On July 21st, 2017 Hap Cooper and Chris McSherry met with Mayor Catherine Pugh to ask her to veto the PUD legislation that was passed by the City Council to allow the construction of the Overlook at Roland Park. The mayor was not willing to do that and she signed the legislation that same day. We were disappointed because we viewed her as our first and last avenue to change the course of this proposed development.

The neighbors who will be most affected by the construction of that apartment building have filed a lawsuit asking for judicial review of the process used by the City Department of Planning and the City Council in approving the PUD, and the RPCL joined the petition for judicial review, so the matter is not settled yet.

The legislation was proposed by freshman City Councilman Isaac “Yitzy” Schleifer immediately after he was sworn in to the City Council. He had rushed the PUD legislation through the Planning Department and the City Council at such a record pace that the RPCL was not aware of the details of it until the eve of it passing the City Council.

Although PUDs are supposed to be used for the benefit of the community, this one wasn’t even reviewed by Roland Park or Mount Washington, two adjacent communities that will be significantly affected. We lobbied aggressively to delay the legislation so that we could weigh in on the proposed development, but no one in the City Council was willing to push that for us. The City Council has a tradition of “Councilmanic Courtesy”, whereby land use legislation in a particular council member’s district will not be questioned or resisted by other council member.

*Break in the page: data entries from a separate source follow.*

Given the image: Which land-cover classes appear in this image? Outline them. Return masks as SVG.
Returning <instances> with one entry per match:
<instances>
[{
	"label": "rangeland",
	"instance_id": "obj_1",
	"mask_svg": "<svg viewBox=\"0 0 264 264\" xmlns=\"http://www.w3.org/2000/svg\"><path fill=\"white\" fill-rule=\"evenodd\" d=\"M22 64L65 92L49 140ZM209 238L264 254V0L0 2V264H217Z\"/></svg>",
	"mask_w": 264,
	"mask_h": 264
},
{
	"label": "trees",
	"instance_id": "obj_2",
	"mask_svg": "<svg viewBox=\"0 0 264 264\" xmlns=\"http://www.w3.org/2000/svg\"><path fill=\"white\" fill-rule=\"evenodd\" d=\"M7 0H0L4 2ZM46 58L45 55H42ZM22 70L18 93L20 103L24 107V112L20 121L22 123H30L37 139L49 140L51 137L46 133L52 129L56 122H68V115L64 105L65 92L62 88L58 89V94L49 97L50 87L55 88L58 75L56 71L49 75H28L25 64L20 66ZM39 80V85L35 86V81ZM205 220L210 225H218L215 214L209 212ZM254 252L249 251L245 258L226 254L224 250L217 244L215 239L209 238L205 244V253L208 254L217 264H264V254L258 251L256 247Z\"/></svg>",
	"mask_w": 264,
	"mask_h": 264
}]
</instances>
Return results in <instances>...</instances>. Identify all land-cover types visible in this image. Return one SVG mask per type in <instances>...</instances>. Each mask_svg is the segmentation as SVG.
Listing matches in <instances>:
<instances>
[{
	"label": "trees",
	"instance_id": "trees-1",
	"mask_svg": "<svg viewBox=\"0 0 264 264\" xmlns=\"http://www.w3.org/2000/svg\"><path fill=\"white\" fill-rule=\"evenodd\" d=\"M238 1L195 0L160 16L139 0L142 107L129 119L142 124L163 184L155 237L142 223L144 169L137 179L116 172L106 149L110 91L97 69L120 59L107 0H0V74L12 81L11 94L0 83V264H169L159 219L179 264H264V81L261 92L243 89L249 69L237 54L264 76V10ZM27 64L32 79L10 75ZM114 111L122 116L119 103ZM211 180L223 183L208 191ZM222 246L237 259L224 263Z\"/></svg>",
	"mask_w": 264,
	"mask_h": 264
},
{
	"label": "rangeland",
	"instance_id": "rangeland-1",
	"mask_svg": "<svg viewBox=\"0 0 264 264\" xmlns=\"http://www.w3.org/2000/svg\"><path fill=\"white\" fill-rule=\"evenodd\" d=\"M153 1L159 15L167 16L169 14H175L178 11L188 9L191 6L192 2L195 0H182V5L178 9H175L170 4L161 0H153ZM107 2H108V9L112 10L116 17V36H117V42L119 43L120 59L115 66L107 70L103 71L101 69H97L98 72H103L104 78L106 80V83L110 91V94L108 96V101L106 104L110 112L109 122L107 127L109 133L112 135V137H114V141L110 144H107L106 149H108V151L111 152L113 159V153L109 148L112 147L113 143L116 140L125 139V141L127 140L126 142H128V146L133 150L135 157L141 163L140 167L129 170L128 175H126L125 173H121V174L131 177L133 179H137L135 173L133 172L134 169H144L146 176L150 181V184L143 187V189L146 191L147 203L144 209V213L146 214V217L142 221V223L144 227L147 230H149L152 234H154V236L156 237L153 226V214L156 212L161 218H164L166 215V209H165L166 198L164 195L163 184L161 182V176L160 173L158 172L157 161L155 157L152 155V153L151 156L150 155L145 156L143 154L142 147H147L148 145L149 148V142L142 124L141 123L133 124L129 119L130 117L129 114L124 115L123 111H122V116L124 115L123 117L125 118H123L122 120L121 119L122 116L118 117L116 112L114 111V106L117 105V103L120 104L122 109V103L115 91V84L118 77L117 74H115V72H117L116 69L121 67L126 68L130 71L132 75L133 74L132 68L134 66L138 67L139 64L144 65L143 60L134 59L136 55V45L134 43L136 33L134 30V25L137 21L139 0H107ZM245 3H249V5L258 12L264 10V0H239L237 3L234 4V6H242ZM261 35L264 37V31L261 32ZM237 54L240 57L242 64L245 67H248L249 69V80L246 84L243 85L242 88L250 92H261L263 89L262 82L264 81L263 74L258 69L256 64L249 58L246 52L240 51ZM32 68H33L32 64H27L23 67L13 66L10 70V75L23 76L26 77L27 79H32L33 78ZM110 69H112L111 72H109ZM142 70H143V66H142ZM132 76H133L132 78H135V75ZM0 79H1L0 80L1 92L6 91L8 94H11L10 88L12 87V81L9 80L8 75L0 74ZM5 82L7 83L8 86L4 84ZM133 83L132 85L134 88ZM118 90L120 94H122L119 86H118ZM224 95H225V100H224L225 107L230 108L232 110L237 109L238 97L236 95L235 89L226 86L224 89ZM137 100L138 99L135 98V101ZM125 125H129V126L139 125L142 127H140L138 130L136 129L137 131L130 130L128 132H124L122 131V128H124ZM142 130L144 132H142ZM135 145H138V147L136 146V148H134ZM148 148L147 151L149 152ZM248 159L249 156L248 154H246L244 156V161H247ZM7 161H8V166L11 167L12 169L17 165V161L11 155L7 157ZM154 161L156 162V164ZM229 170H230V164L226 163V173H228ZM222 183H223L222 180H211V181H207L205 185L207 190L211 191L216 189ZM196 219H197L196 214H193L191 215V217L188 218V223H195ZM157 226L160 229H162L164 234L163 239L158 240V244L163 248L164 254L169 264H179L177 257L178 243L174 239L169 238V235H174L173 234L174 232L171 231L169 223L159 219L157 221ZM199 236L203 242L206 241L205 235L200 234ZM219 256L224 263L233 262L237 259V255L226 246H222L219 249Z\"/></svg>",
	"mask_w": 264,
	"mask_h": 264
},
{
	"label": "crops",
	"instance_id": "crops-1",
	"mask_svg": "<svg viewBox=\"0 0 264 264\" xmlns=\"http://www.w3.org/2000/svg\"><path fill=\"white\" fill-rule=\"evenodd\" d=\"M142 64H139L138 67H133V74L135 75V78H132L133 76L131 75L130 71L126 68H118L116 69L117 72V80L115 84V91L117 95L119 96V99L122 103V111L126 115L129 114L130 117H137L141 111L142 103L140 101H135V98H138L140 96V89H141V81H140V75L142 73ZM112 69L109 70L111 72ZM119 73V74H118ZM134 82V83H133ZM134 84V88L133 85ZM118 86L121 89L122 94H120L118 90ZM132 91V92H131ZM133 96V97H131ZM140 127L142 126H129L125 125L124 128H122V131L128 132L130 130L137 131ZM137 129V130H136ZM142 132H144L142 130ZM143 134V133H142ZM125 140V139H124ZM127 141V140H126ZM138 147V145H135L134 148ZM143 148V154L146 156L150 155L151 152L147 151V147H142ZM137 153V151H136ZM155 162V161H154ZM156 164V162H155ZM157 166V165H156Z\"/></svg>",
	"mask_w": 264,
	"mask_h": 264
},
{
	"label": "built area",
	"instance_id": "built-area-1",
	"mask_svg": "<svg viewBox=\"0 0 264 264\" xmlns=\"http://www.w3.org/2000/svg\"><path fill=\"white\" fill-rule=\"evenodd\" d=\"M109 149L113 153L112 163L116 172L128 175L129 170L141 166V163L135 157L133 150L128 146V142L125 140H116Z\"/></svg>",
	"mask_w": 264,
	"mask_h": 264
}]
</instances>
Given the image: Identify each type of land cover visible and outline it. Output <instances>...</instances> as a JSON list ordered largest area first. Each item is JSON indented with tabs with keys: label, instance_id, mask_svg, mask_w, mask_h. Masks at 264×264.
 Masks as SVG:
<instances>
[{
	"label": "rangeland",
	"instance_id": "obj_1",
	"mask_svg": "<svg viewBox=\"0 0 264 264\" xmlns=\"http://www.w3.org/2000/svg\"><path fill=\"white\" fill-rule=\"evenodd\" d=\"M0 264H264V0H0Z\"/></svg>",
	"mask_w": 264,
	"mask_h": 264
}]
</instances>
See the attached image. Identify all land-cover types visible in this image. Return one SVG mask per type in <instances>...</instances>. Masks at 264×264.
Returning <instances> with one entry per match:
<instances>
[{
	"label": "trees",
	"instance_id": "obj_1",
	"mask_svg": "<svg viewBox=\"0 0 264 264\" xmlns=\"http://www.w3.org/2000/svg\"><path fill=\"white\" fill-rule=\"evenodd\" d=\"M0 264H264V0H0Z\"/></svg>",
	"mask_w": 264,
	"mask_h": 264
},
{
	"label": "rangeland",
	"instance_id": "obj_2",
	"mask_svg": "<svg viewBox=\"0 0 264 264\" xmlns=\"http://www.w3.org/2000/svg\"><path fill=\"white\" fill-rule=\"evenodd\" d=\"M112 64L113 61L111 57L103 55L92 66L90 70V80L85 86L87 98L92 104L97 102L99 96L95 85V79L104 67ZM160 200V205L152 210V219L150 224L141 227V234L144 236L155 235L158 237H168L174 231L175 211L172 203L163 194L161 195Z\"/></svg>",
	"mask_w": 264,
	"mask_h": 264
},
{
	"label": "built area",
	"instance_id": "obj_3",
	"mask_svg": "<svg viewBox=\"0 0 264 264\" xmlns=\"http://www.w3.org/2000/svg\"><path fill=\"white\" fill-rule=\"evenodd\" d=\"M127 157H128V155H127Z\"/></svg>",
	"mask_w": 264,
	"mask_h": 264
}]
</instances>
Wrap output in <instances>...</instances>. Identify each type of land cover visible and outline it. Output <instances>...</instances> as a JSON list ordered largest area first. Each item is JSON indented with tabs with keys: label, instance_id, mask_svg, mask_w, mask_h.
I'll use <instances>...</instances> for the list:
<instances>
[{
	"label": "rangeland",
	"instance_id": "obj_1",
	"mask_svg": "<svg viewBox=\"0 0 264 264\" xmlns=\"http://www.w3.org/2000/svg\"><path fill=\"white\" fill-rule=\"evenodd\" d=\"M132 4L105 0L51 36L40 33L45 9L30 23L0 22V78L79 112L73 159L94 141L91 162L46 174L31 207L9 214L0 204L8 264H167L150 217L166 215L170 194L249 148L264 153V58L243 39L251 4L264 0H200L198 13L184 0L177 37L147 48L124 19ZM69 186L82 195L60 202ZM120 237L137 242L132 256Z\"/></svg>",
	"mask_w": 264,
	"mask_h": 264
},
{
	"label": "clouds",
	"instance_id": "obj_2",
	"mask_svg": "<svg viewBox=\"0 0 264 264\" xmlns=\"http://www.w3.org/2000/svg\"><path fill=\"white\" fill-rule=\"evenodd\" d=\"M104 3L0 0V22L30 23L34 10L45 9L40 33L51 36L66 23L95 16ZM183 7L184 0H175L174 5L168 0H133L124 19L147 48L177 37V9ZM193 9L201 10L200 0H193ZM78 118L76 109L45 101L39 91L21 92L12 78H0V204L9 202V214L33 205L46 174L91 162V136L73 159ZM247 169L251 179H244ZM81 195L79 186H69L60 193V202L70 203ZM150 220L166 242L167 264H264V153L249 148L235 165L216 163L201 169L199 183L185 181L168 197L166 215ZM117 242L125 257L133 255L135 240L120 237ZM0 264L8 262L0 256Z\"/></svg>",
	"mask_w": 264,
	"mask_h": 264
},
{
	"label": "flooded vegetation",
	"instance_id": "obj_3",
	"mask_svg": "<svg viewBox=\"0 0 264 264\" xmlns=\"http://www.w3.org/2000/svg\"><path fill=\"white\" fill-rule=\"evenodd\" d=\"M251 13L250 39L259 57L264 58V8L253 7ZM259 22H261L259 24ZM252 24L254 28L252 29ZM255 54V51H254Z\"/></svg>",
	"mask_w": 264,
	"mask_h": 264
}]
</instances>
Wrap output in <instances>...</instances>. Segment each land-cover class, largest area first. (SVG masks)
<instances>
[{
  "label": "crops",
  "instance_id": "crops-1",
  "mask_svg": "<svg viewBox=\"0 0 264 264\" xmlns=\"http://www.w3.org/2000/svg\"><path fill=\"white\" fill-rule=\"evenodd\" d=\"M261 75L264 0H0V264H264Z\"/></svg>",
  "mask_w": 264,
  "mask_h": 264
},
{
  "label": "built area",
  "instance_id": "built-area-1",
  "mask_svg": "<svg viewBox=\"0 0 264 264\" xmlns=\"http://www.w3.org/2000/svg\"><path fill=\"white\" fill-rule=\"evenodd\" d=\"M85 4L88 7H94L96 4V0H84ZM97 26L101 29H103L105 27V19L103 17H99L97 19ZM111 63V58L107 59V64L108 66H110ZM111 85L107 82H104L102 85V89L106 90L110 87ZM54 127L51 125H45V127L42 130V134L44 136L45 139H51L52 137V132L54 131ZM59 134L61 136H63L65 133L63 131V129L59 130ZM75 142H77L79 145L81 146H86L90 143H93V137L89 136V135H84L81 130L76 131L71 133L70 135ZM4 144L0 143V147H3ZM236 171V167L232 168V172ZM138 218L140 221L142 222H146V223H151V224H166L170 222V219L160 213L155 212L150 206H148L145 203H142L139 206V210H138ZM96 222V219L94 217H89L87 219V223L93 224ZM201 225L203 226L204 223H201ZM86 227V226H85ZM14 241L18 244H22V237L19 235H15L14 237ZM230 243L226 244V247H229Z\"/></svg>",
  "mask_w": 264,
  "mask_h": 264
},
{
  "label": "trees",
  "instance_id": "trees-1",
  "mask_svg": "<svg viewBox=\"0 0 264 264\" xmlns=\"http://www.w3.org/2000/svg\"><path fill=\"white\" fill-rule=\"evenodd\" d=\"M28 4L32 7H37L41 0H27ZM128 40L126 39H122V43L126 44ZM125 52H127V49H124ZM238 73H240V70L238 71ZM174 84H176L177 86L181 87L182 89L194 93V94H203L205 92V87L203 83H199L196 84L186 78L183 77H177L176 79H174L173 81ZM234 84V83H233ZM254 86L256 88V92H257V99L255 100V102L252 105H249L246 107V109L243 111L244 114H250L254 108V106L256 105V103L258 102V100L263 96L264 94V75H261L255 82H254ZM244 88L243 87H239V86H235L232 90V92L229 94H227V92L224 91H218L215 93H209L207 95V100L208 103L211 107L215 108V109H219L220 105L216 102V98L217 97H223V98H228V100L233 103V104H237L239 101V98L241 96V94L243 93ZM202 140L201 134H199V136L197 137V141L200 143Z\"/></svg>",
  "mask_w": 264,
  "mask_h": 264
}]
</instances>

In light of the City Council’s tradition of deferring to the member in whose district the development stands, there was no actual review of this proposed PUD. We are hopeful that the Circuit Court will overturn the legislation because the Planning Department failed to notify the surrounding communities and failed to consider the impact on them and because the City Council failed to exercise the required “quasi-judicial review.”